Another methodological strength is that this costing approach allows estimation of replication costs that would be incurred in other settings or under different conditions, that is when the implementation strategies or Project ImPACT intervention must be tailored or adapted to meet the community’s needs and available resources. For example, the number of individual consultation sessions may have to be reduced in low resource settings; replacing the frequency of individual consultation sessions in Table S1 and recalculating the total costs would address this situation. If a provider expects to pay a different salary to consultants and external trainers, an updated hourly rate would be multiplied by the time provided in Table S1 to determine an estimated total personnel cost.

There are limitations to this study. First, the study was conducted as part of a randomized field trial, so the results may not be applicable to non-trial settings. However, we provided sufficient information to estimate replication costs as described above. Second, implementation coordination and monitoring costs may have been overestimated because some communication may have only occurred because they were part of the study, although we tried to account for this in our sensitivity analysis. However, given the detailed, granular information, these costs can easily be recalculated for varying communication action frequency and unit durations. Third, frequency and unit duration of communication activities were derived from vignette-based estimations because these were not collected as part of other trial data collection, and it was not possible for personnel to record each instance of communication actions. Fourth, insufficient variation in our data precluded us from estimating variation in cost estimates and examining uncertainty with a probabilistic costing approach. Lastly, we performed this analysis from a programmatic perspective. A more comprehensive cost estimation from a wider perspective would include time costs of the caregivers participating in Project ImPACT (e.g., time spent participating in the program activities) and costs associated with the changes in children’s use of other services. In addition, we did not provide a full economic evaluation in which outcomes and costs observed for the intervention arm are compared to those of usual care arm. Establishing the economic value of Project ImPACT requires examining its benefits in relation to its costs; our cost estimates provide the first step in determining Project ImPACT’s economic value. Current studies are underway to broaden our cost analysis perspective to account for the possible changes in children’s’ use of healthcare services and assess the program’s cost-effectiveness.

Conclusions

Our resource use and cost estimates can serve as a reference point to publicly funded EI systems who may wish to adopt Project ImPACT. The specific implementation and intervention procedures and staffing arrangements we identified in this study can function as a model to implement the program. However, cost is only one piece of information needed for making decisions about community-based implementation of Project ImPACT; outcome information also is necessary. Efficacy evaluation of Project ImPACT suggests the program improves caregiver and child outcomes (Stadnick et al., 2015; Stahmer et al., 2020; Yoder et al., 2021), and data about its effectiveness in community settings are currently being collected. Combining cost data with forthcoming outcome data to conduct economic evaluations should be useful to decisionmakers working with scarce resources.
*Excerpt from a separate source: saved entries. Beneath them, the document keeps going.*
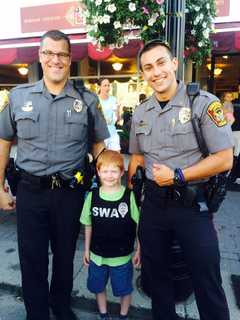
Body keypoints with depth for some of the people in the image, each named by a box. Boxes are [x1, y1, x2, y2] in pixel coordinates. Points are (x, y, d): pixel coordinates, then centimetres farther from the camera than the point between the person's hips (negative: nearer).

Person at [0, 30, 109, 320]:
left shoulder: (87, 100, -1)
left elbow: (99, 144, 5)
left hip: (70, 192, 0)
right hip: (30, 191, 1)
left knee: (65, 256, 18)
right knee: (32, 260, 12)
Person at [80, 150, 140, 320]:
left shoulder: (130, 196, -16)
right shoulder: (92, 196, -9)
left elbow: (139, 226, -7)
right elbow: (88, 225, 2)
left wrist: (138, 251, -4)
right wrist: (87, 250, 6)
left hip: (122, 256, -2)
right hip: (97, 255, 3)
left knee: (124, 289, 18)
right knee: (98, 287, 22)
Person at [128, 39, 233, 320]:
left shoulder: (203, 103, -10)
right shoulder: (140, 113, 5)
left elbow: (224, 159, -12)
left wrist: (177, 176, -17)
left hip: (191, 203, -5)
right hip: (153, 202, 5)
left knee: (206, 280, 9)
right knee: (154, 273, 20)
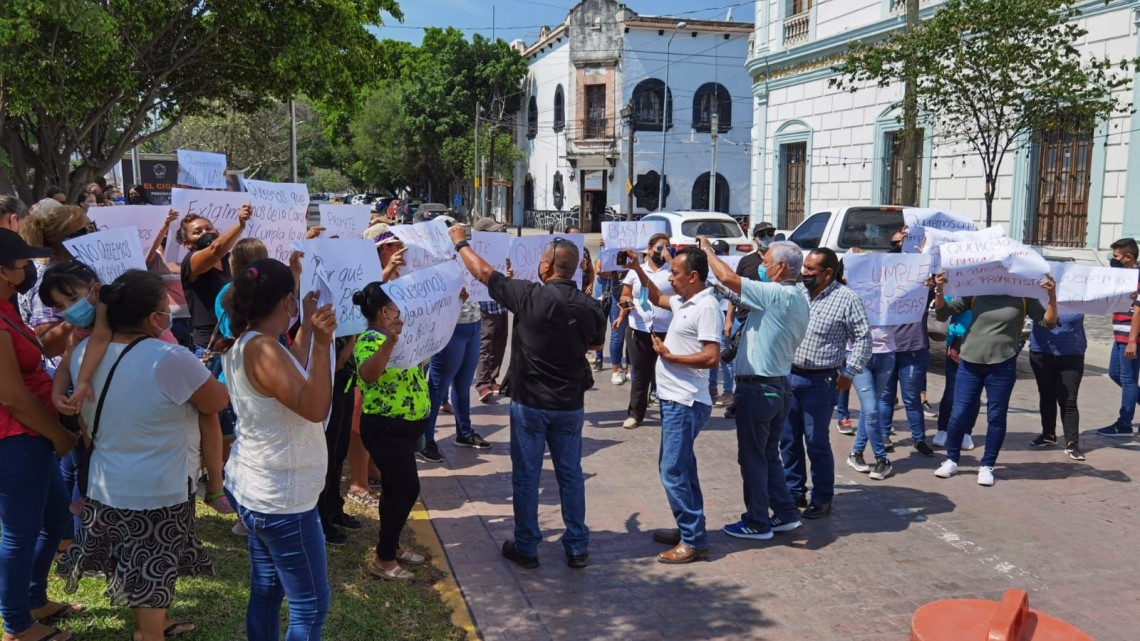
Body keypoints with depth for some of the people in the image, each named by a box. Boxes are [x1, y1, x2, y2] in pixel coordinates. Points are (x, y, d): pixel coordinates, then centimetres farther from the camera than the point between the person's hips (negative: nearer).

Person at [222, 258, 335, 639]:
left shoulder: (244, 345, 6)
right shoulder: (263, 349, -23)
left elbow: (293, 376, 20)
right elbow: (315, 409, -30)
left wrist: (307, 330, 21)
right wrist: (322, 343, -38)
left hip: (256, 489, 10)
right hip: (281, 498, -10)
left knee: (266, 590, 20)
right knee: (311, 606, 1)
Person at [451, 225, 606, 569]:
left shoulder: (530, 296, -18)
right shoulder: (590, 307, -7)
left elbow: (484, 272, -6)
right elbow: (596, 343, 14)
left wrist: (460, 242, 10)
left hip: (530, 403, -3)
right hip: (570, 405, 4)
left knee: (526, 476, 9)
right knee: (570, 474, 14)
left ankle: (526, 548, 18)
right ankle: (577, 547, 22)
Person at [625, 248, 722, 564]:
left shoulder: (706, 307, -18)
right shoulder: (684, 301, 9)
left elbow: (712, 358, -25)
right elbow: (657, 298, 31)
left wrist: (669, 355, -16)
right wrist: (638, 269, 21)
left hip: (685, 403, -10)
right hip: (674, 398, 10)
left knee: (673, 471, -8)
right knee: (679, 466, 18)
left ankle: (694, 540, 1)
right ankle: (689, 529, 30)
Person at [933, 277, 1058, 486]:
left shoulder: (1022, 297, -1)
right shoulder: (975, 293, 0)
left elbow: (1049, 321, -2)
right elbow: (942, 313, 2)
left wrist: (1052, 296, -17)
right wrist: (939, 290, -15)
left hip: (1002, 366, -1)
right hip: (970, 363, 1)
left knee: (996, 417, 6)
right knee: (959, 413, 4)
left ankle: (986, 466, 20)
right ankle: (951, 460, 21)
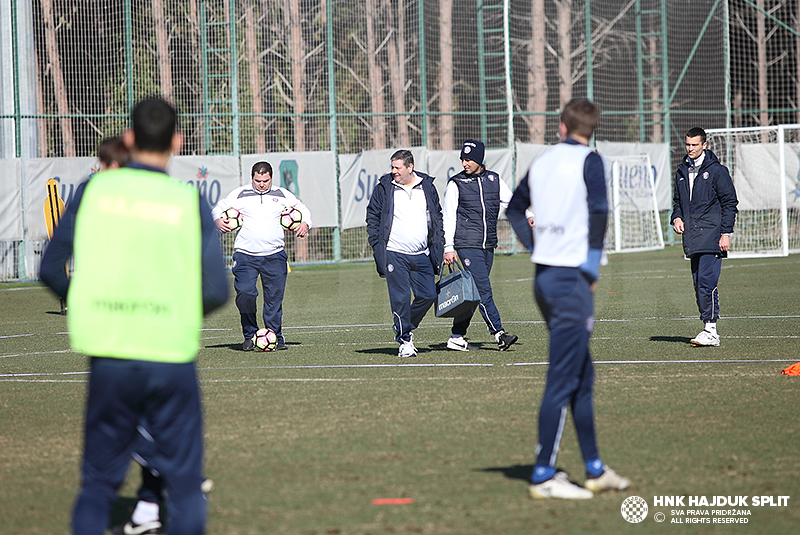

Use of TDABC with the Proctor rubric may encourage implementation researchers to perform costing studies more regularly, relying on process mapping and collecting prospective data on costs concurrently with other trial data collection. This may enhance the knowledge base in this area with standardized, detailed, transparent, and quality cost information and evaluation. Results of the clinical effectiveness of a program, can then be simultaneously presented along with program cost findings. This would inform future replication, dissemination, adoption, implementation, and economic evaluation of new interventions and contribute to methodological advances in Implementation Science regarding standardized methods for tracking and reporting of implementation strategies.